*Task statement:*
Word for word, reproduce the records that follow.

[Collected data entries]
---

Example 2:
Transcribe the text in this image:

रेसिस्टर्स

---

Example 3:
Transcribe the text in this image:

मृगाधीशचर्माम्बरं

*Answer space:*
---

Example 2:
Transcribe the text in this image:

रेसिस्टर्स

---

Example 3:
Transcribe the text in this image:

मृगाधीशचर्माम्बरं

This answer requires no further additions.